§ What is expected:
Quote the rows below word for word, from the first line through the line containing "Vždy zapnuté", including both of those lines.

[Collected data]
——————————
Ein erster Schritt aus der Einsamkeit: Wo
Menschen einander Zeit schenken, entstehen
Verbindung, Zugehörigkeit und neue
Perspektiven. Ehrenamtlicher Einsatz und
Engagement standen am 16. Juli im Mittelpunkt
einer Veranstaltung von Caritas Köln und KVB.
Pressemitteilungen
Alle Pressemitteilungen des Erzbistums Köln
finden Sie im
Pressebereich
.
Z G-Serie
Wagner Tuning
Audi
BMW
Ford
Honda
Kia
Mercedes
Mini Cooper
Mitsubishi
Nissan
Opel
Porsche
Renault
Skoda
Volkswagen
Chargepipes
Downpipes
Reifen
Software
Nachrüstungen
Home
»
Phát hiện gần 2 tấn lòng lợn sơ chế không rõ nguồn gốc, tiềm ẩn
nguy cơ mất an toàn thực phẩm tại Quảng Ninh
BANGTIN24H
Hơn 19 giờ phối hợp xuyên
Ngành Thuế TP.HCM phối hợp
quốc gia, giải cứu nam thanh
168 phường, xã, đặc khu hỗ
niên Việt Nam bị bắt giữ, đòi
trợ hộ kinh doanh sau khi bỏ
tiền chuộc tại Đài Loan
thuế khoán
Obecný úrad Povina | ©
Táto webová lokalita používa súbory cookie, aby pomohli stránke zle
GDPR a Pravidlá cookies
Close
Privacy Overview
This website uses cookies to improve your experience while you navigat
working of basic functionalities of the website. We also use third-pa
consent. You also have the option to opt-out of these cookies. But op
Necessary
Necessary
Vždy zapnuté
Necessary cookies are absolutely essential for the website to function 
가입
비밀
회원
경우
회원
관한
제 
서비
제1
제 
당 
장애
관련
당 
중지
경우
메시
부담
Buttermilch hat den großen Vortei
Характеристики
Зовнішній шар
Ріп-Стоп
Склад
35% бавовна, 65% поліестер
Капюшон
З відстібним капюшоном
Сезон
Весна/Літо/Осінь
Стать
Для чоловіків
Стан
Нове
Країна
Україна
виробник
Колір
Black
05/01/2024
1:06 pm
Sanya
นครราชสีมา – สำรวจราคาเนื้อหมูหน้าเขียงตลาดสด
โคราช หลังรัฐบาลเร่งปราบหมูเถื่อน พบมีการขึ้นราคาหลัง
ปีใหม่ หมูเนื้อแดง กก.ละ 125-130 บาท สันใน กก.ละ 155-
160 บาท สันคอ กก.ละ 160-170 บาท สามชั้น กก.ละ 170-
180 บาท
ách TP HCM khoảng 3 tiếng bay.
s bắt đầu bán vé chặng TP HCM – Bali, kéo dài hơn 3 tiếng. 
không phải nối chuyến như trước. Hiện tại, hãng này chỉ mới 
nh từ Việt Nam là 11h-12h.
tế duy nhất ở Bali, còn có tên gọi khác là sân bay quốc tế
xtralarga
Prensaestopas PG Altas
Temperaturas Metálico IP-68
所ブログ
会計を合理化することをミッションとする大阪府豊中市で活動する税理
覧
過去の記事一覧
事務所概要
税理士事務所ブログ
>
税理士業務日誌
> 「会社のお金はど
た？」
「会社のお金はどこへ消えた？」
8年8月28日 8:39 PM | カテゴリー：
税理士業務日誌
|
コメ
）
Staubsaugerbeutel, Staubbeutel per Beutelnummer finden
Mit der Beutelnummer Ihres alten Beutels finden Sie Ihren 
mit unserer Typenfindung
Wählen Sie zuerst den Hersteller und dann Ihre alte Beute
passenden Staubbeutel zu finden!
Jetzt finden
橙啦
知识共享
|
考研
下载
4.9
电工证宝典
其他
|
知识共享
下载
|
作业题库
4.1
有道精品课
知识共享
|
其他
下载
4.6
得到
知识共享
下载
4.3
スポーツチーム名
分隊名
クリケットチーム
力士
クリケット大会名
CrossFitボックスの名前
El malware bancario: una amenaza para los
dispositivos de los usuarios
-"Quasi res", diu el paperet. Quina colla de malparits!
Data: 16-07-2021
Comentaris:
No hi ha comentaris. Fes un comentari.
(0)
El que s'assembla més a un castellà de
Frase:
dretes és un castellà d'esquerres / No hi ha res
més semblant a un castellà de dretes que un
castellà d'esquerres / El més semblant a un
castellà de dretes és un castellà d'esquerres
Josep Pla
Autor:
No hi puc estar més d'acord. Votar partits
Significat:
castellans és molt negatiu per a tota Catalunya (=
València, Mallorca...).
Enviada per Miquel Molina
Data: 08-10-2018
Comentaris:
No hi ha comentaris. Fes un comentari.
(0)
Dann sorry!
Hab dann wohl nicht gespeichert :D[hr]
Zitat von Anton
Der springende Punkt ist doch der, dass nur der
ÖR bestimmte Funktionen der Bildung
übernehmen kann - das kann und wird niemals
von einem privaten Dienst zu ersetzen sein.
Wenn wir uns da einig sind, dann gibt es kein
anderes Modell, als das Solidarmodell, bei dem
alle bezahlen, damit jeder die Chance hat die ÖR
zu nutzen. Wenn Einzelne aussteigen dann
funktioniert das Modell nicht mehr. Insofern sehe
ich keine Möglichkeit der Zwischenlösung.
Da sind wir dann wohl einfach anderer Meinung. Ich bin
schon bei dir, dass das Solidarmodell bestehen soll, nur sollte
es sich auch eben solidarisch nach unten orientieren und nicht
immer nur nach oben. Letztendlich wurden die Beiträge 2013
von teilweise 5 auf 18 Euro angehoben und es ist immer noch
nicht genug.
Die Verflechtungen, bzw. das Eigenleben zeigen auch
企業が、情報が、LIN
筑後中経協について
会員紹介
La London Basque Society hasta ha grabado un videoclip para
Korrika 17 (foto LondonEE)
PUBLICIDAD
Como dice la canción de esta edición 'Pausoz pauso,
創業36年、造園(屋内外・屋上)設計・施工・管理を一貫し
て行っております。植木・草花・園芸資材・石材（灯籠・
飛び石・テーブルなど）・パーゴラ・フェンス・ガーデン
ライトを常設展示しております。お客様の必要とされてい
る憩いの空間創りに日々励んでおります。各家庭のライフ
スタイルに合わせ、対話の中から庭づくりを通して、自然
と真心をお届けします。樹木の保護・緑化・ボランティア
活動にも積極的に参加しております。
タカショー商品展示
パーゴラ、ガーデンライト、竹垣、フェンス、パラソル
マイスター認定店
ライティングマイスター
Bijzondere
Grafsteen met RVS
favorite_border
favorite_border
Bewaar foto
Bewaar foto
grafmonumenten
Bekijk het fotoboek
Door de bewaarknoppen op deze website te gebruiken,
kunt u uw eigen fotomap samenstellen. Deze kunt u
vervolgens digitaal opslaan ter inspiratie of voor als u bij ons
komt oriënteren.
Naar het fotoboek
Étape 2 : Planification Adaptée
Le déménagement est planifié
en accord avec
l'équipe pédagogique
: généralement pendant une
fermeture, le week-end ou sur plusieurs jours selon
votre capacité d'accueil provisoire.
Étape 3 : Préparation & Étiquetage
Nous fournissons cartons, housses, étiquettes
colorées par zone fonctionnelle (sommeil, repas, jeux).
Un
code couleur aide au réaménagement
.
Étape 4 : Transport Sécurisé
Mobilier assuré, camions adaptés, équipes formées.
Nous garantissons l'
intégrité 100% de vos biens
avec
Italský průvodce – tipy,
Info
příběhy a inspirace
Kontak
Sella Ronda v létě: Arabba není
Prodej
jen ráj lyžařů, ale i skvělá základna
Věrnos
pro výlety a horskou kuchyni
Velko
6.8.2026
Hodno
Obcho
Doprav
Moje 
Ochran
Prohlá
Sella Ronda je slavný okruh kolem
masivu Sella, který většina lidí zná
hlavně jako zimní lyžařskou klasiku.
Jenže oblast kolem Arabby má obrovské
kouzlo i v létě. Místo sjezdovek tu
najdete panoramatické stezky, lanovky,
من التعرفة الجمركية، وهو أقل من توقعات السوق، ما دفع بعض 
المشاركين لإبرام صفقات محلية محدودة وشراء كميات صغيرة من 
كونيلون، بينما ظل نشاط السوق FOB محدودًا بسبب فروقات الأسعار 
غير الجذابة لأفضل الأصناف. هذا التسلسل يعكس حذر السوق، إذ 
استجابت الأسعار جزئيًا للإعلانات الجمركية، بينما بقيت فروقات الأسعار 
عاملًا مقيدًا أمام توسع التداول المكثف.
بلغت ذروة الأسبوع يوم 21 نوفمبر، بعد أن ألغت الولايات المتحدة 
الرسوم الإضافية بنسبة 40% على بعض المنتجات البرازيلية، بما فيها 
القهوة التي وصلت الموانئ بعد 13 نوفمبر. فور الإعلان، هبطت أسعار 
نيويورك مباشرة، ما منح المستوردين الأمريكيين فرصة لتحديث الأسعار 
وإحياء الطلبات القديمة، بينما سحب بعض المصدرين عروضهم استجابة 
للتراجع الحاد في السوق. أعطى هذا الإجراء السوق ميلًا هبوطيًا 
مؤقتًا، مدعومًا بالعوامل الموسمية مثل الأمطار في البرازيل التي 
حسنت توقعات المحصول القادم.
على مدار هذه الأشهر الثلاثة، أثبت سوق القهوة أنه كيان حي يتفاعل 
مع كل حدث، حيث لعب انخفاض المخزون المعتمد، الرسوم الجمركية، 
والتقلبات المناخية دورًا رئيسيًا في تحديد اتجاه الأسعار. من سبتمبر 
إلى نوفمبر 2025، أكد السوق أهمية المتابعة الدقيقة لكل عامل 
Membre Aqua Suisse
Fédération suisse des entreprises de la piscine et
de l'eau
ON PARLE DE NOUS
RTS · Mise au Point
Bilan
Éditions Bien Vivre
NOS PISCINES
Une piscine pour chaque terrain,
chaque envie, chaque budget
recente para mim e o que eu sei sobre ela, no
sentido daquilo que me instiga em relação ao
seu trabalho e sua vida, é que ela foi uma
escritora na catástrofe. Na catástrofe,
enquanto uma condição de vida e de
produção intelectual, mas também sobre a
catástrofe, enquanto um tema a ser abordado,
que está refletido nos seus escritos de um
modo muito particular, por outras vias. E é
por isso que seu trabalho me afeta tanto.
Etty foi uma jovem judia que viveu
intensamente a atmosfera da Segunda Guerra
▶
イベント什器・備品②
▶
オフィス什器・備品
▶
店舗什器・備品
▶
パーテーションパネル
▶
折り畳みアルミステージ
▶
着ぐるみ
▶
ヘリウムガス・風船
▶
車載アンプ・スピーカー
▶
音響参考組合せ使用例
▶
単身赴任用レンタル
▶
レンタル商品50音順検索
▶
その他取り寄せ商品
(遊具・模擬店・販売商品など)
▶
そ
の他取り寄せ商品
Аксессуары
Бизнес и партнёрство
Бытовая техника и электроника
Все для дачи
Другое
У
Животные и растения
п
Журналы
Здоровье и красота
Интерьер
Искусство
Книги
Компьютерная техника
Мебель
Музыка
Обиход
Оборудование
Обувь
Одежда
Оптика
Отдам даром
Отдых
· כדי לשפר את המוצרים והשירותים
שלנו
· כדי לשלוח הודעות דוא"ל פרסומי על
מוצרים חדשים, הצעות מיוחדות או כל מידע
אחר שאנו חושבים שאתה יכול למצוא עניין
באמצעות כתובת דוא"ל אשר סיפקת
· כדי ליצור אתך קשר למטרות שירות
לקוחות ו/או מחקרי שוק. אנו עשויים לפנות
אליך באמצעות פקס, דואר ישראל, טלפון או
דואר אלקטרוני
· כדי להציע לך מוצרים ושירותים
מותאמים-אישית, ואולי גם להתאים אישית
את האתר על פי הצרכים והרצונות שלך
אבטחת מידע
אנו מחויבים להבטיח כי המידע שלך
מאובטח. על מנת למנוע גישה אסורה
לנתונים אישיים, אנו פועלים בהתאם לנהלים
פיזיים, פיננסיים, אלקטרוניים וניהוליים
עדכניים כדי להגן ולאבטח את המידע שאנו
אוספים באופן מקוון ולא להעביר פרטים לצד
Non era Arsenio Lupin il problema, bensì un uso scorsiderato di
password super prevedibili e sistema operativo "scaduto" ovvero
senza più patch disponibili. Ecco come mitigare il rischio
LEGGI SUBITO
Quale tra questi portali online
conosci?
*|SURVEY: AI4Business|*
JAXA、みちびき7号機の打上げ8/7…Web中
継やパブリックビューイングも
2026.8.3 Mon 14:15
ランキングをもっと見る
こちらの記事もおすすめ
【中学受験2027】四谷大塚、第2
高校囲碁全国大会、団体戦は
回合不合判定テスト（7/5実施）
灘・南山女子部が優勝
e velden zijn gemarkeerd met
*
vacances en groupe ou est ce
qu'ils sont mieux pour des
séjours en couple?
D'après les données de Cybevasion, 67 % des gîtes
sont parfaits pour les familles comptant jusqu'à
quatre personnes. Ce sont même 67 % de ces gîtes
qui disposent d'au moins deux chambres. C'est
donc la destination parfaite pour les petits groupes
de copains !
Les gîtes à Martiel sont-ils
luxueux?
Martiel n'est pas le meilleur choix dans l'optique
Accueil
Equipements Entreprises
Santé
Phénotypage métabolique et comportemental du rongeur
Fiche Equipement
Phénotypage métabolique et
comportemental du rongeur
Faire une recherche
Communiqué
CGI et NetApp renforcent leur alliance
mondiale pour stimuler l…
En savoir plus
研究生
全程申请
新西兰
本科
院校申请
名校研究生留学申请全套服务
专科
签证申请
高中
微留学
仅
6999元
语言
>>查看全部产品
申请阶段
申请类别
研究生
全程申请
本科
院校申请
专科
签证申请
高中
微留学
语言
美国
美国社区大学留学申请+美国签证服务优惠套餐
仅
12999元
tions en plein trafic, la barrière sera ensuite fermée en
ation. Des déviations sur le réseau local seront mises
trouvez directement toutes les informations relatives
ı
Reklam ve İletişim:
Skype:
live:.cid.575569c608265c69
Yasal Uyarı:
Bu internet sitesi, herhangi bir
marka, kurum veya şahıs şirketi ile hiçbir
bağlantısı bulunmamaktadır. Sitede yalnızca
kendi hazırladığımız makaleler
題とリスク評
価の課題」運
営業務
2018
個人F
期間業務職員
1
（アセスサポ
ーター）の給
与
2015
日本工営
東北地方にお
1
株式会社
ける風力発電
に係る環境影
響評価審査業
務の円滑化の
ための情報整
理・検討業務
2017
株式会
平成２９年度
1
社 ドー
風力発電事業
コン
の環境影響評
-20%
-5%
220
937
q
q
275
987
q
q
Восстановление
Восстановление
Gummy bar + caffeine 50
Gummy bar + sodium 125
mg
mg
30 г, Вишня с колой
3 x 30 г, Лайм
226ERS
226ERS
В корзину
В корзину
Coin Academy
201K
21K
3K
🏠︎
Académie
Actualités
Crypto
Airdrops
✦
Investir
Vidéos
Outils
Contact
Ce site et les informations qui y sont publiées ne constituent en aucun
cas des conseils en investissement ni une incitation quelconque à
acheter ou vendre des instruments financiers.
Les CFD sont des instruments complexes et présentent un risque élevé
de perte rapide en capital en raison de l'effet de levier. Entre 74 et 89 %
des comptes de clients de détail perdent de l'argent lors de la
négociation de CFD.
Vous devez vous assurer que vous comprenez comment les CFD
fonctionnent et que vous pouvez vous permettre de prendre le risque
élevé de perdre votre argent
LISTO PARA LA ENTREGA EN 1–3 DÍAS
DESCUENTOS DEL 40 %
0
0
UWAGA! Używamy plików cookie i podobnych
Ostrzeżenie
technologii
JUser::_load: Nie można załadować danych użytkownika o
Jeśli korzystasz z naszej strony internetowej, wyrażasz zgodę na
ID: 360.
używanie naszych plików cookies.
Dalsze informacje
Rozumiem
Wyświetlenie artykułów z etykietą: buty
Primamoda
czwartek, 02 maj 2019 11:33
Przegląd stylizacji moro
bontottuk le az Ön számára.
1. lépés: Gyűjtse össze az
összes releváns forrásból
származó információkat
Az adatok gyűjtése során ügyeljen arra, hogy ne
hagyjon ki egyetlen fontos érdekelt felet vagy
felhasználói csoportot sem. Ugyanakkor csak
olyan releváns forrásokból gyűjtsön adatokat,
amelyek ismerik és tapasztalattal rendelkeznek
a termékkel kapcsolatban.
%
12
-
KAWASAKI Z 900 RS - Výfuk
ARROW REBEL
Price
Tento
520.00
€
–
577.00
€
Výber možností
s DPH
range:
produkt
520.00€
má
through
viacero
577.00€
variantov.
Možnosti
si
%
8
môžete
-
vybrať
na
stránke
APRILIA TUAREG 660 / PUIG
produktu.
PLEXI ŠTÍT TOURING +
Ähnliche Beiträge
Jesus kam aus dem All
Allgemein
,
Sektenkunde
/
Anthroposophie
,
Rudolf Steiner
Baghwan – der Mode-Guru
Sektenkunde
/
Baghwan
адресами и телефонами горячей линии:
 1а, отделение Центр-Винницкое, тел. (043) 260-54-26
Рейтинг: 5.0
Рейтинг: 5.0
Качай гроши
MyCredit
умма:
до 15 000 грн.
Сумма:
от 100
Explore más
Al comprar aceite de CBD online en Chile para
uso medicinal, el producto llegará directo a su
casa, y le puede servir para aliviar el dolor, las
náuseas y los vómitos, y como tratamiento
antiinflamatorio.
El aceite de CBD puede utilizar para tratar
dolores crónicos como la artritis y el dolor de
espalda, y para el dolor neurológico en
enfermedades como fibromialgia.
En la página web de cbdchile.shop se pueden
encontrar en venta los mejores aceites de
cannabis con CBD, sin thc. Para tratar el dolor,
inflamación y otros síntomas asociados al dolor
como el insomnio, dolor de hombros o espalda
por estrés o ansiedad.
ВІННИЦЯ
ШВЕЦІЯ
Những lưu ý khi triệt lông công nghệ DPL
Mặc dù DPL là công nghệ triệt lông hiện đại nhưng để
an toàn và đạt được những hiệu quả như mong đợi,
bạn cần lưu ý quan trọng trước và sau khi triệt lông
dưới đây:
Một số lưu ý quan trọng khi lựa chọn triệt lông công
——————————
§ Result for this exercise:
Ein erster Schritt aus der Einsamkeit: Wo
Menschen einander Zeit schenken, entstehen
Verbindung, Zugehörigkeit und neue
Perspektiven. Ehrenamtlicher Einsatz und
Engagement standen am 16. Juli im Mittelpunkt
einer Veranstaltung von Caritas Köln und KVB.
Pressemitteilungen
Alle Pressemitteilungen des Erzbistums Köln
finden Sie im
Pressebereich
.
Z G-Serie
Wagner Tuning
Audi
BMW
Ford
Honda
Kia
Mercedes
Mini Cooper
Mitsubishi
Nissan
Opel
Porsche
Renault
Skoda
Volkswagen
Chargepipes
Downpipes
Reifen
Software
Nachrüstungen
Home
»
Phát hiện gần 2 tấn lòng lợn sơ chế không rõ nguồn gốc, tiềm ẩn
nguy cơ mất an toàn thực phẩm tại Quảng Ninh
BANGTIN24H
Hơn 19 giờ phối hợp xuyên
Ngành Thuế TP.HCM phối hợp
quốc gia, giải cứu nam thanh
168 phường, xã, đặc khu hỗ
niên Việt Nam bị bắt giữ, đòi
trợ hộ kinh doanh sau khi bỏ
tiền chuộc tại Đài Loan
thuế khoán
Obecný úrad Povina | ©
Táto webová lokalita používa súbory cookie, aby pomohli stránke zle
GDPR a Pravidlá cookies
Close
Privacy Overview
This website uses cookies to improve your experience while you navigat
working of basic functionalities of the website. We also use third-pa
consent. You also have the option to opt-out of these cookies. But op
Necessary
Necessary
Vždy zapnuté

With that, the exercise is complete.